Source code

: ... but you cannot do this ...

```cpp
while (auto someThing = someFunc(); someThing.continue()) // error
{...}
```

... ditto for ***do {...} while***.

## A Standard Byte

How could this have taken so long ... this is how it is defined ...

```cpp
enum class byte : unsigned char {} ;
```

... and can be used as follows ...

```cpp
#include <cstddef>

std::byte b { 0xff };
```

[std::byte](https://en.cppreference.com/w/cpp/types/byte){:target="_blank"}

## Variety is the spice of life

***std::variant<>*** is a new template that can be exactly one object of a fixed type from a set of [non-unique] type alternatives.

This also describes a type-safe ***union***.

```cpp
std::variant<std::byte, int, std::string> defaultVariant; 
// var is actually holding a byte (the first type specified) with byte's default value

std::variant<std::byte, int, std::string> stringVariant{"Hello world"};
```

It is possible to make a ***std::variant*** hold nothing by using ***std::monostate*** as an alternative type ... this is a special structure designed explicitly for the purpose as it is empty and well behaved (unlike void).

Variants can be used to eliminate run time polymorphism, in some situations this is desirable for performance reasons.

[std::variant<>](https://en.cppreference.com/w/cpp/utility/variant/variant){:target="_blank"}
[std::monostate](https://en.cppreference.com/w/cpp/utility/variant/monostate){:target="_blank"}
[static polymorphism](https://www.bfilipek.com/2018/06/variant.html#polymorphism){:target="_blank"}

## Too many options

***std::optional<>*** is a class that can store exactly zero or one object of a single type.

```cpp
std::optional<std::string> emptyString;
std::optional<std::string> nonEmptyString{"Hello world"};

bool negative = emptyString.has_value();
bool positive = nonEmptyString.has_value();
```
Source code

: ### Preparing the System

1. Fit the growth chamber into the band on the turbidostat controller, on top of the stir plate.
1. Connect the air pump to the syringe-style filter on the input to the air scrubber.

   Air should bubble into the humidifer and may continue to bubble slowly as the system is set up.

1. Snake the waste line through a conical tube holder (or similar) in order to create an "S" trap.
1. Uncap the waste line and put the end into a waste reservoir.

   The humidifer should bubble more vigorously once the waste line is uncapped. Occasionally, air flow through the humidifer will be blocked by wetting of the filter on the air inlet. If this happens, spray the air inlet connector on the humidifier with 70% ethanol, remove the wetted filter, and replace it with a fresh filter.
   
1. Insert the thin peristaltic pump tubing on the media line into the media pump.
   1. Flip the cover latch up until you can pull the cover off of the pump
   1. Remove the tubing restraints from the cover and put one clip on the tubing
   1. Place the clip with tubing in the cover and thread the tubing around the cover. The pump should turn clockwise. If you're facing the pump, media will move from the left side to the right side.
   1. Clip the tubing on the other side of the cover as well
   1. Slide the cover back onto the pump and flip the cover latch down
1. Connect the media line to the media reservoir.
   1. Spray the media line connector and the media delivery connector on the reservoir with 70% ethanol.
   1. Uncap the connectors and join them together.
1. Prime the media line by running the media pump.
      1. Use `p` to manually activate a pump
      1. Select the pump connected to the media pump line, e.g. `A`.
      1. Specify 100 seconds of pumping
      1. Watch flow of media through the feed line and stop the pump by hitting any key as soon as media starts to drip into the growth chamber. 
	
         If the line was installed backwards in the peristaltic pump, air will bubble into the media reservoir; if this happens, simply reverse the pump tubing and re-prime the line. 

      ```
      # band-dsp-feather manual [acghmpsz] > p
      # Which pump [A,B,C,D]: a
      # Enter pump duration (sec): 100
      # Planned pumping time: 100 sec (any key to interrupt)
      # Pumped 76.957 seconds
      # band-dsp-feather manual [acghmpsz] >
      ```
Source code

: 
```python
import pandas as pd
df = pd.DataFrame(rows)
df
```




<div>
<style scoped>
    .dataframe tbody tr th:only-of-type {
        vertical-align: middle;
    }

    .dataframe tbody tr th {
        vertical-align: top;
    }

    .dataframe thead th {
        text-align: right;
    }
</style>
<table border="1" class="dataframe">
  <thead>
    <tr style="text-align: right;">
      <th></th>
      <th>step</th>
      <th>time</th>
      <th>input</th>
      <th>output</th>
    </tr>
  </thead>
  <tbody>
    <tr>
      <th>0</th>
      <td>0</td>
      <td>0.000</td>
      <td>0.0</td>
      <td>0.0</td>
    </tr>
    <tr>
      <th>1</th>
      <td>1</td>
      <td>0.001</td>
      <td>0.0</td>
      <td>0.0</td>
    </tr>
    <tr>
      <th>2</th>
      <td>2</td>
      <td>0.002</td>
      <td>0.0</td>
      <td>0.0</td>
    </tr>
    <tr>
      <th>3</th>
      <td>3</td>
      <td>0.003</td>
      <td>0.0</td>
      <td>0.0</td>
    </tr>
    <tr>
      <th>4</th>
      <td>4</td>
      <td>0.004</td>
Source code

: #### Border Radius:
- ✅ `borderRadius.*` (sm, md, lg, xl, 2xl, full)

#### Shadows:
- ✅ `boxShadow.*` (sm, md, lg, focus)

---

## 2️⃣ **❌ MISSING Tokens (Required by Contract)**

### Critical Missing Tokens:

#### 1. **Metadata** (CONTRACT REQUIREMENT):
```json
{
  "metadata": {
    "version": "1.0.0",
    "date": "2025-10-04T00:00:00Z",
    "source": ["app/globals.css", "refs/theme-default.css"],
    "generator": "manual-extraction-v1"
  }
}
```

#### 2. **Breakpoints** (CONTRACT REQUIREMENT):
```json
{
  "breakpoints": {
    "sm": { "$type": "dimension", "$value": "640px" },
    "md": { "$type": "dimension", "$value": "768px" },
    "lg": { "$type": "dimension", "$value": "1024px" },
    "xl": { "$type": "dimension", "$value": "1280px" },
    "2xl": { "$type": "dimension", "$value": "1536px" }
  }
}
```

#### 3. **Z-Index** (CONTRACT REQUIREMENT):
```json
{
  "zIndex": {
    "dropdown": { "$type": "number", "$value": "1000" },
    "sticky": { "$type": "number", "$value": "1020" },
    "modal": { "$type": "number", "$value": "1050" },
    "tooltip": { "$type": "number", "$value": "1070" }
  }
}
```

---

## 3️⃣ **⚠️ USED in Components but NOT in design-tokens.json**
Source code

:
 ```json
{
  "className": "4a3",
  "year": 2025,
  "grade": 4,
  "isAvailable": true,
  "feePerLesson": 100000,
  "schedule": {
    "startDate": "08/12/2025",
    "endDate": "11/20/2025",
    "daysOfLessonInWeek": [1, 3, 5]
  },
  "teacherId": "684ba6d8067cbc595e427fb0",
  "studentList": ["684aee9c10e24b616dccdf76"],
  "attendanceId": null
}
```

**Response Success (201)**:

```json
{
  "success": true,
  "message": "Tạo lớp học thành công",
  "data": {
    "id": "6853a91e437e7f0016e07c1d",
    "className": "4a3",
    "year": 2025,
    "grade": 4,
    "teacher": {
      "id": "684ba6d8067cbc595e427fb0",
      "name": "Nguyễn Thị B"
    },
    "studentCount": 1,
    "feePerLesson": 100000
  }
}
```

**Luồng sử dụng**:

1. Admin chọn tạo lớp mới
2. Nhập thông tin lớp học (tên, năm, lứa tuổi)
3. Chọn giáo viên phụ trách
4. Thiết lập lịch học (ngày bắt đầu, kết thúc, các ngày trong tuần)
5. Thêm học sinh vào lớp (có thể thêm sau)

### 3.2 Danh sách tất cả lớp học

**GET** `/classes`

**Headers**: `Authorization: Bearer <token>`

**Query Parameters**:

Try it – Write out all the entries once more, exactly.

Expected output –
Source code

: ... but you cannot do this ...

```cpp
while (auto someThing = someFunc(); someThing.continue()) // error
{...}
```

... ditto for ***do {...} while***.

## A Standard Byte

How could this have taken so long ... this is how it is defined ...

```cpp
enum class byte : unsigned char {} ;
```

... and can be used as follows ...

```cpp
#include <cstddef>

std::byte b { 0xff };
```

[std::byte](https://en.cppreference.com/w/cpp/types/byte){:target="_blank"}

## Variety is the spice of life

***std::variant<>*** is a new template that can be exactly one object of a fixed type from a set of [non-unique] type alternatives.

This also describes a type-safe ***union***.

```cpp
std::variant<std::byte, int, std::string> defaultVariant; 
// var is actually holding a byte (the first type specified) with byte's default value

std::variant<std::byte, int, std::string> stringVariant{"Hello world"};
```

It is possible to make a ***std::variant*** hold nothing by using ***std::monostate*** as an alternative type ... this is a special structure designed explicitly for the purpose as it is empty and well behaved (unlike void).

Variants can be used to eliminate run time polymorphism, in some situations this is desirable for performance reasons.

[std::variant<>](https://en.cppreference.com/w/cpp/utility/variant/variant){:target="_blank"}
[std::monostate](https://en.cppreference.com/w/cpp/utility/variant/monostate){:target="_blank"}
[static polymorphism](https://www.bfilipek.com/2018/06/variant.html#polymorphism){:target="_blank"}

## Too many options

***std::optional<>*** is a class that can store exactly zero or one object of a single type.

```cpp
std::optional<std::string> emptyString;
std::optional<std::string> nonEmptyString{"Hello world"};

bool negative = emptyString.has_value();
bool positive = nonEmptyString.has_value();
```
Source code

: ### Preparing the System

1. Fit the growth chamber into the band on the turbidostat controller, on top of the stir plate.
1. Connect the air pump to the syringe-style filter on the input to the air scrubber.

   Air should bubble into the humidifer and may continue to bubble slowly as the system is set up.

1. Snake the waste line through a conical tube holder (or similar) in order to create an "S" trap.
1. Uncap the waste line and put the end into a waste reservoir.

   The humidifer should bubble more vigorously once the waste line is uncapped. Occasionally, air flow through the humidifer will be blocked by wetting of the filter on the air inlet. If this happens, spray the air inlet connector on the humidifier with 70% ethanol, remove the wetted filter, and replace it with a fresh filter.
   
1. Insert the thin peristaltic pump tubing on the media line into the media pump.
   1. Flip the cover latch up until you can pull the cover off of the pump
   1. Remove the tubing restraints from the cover and put one clip on the tubing
   1. Place the clip with tubing in the cover and thread the tubing around the cover. The pump should turn clockwise. If you're facing the pump, media will move from the left side to the right side.
   1. Clip the tubing on the other side of the cover as well
   1. Slide the cover back onto the pump and flip the cover latch down
1. Connect the media line to the media reservoir.
   1. Spray the media line connector and the media delivery connector on the reservoir with 70% ethanol.
   1. Uncap the connectors and join them together.
1. Prime the media line by running the media pump.
      1. Use `p` to manually activate a pump
      1. Select the pump connected to the media pump line, e.g. `A`.
      1. Specify 100 seconds of pumping
      1. Watch flow of media through the feed line and stop the pump by hitting any key as soon as media starts to drip into the growth chamber. 
	
         If the line was installed backwards in the peristaltic pump, air will bubble into the media reservoir; if this happens, simply reverse the pump tubing and re-prime the line. 

      ```
      # band-dsp-feather manual [acghmpsz] > p
      # Which pump [A,B,C,D]: a
      # Enter pump duration (sec): 100
      # Planned pumping time: 100 sec (any key to interrupt)
      # Pumped 76.957 seconds
      # band-dsp-feather manual [acghmpsz] >
      ```
Source code

: 
```python
import pandas as pd
df = pd.DataFrame(rows)
df
```




<div>
<style scoped>
    .dataframe tbody tr th:only-of-type {
        vertical-align: middle;
    }

    .dataframe tbody tr th {
        vertical-align: top;
    }

    .dataframe thead th {
        text-align: right;
    }
</style>
<table border="1" class="dataframe">
  <thead>
    <tr style="text-align: right;">
      <th></th>
      <th>step</th>
      <th>time</th>
      <th>input</th>
      <th>output</th>
    </tr>
  </thead>
  <tbody>
    <tr>
      <th>0</th>
      <td>0</td>
      <td>0.000</td>
      <td>0.0</td>
      <td>0.0</td>
    </tr>
    <tr>
      <th>1</th>
      <td>1</td>
      <td>0.001</td>
      <td>0.0</td>
      <td>0.0</td>
    </tr>
    <tr>
      <th>2</th>
      <td>2</td>
      <td>0.002</td>
      <td>0.0</td>
      <td>0.0</td>
    </tr>
    <tr>
      <th>3</th>
      <td>3</td>
      <td>0.003</td>
      <td>0.0</td>
      <td>0.0</td>
    </tr>
    <tr>
      <th>4</th>
      <td>4</td>
      <td>0.004</td>
Source code

: #### Border Radius:
- ✅ `borderRadius.*` (sm, md, lg, xl, 2xl, full)

#### Shadows:
- ✅ `boxShadow.*` (sm, md, lg, focus)

---

## 2️⃣ **❌ MISSING Tokens (Required by Contract)**

### Critical Missing Tokens:

#### 1. **Metadata** (CONTRACT REQUIREMENT):
```json
{
  "metadata": {
    "version": "1.0.0",
    "date": "2025-10-04T00:00:00Z",
    "source": ["app/globals.css", "refs/theme-default.css"],
    "generator": "manual-extraction-v1"
  }
}
```

#### 2. **Breakpoints** (CONTRACT REQUIREMENT):
```json
{
  "breakpoints": {
    "sm": { "$type": "dimension", "$value": "640px" },
    "md": { "$type": "dimension", "$value": "768px" },
    "lg": { "$type": "dimension", "$value": "1024px" },
    "xl": { "$type": "dimension", "$value": "1280px" },
    "2xl": { "$type": "dimension", "$value": "1536px" }
  }
}
```

#### 3. **Z-Index** (CONTRACT REQUIREMENT):
```json
{
  "zIndex": {
    "dropdown": { "$type": "number", "$value": "1000" },
    "sticky": { "$type": "number", "$value": "1020" },
    "modal": { "$type": "number", "$value": "1050" },
    "tooltip": { "$type": "number", "$value": "1070" }
  }
}
```

---

## 3️⃣ **⚠️ USED in Components but NOT in design-tokens.json**
Source code

:
 ```json
{
  "className": "4a3",
  "year": 2025,
  "grade": 4,
  "isAvailable": true,
  "feePerLesson": 100000,
  "schedule": {
    "startDate": "08/12/2025",
    "endDate": "11/20/2025",
    "daysOfLessonInWeek": [1, 3, 5]
  },
  "teacherId": "684ba6d8067cbc595e427fb0",
  "studentList": ["684aee9c10e24b616dccdf76"],
  "attendanceId": null
}
```

**Response Success (201)**:

```json
{
  "success": true,
  "message": "Tạo lớp học thành công",
  "data": {
    "id": "6853a91e437e7f0016e07c1d",
    "className": "4a3",
    "year": 2025,
    "grade": 4,
    "teacher": {
      "id": "684ba6d8067cbc595e427fb0",
      "name": "Nguyễn Thị B"
    },
    "studentCount": 1,
    "feePerLesson": 100000
  }
}
```

**Luồng sử dụng**:

1. Admin chọn tạo lớp mới
2. Nhập thông tin lớp học (tên, năm, lứa tuổi)
3. Chọn giáo viên phụ trách
4. Thiết lập lịch học (ngày bắt đầu, kết thúc, các ngày trong tuần)
5. Thêm học sinh vào lớp (có thể thêm sau)

### 3.2 Danh sách tất cả lớp học

**GET** `/classes`

**Headers**: `Authorization: Bearer <token>`

**Query Parameters**:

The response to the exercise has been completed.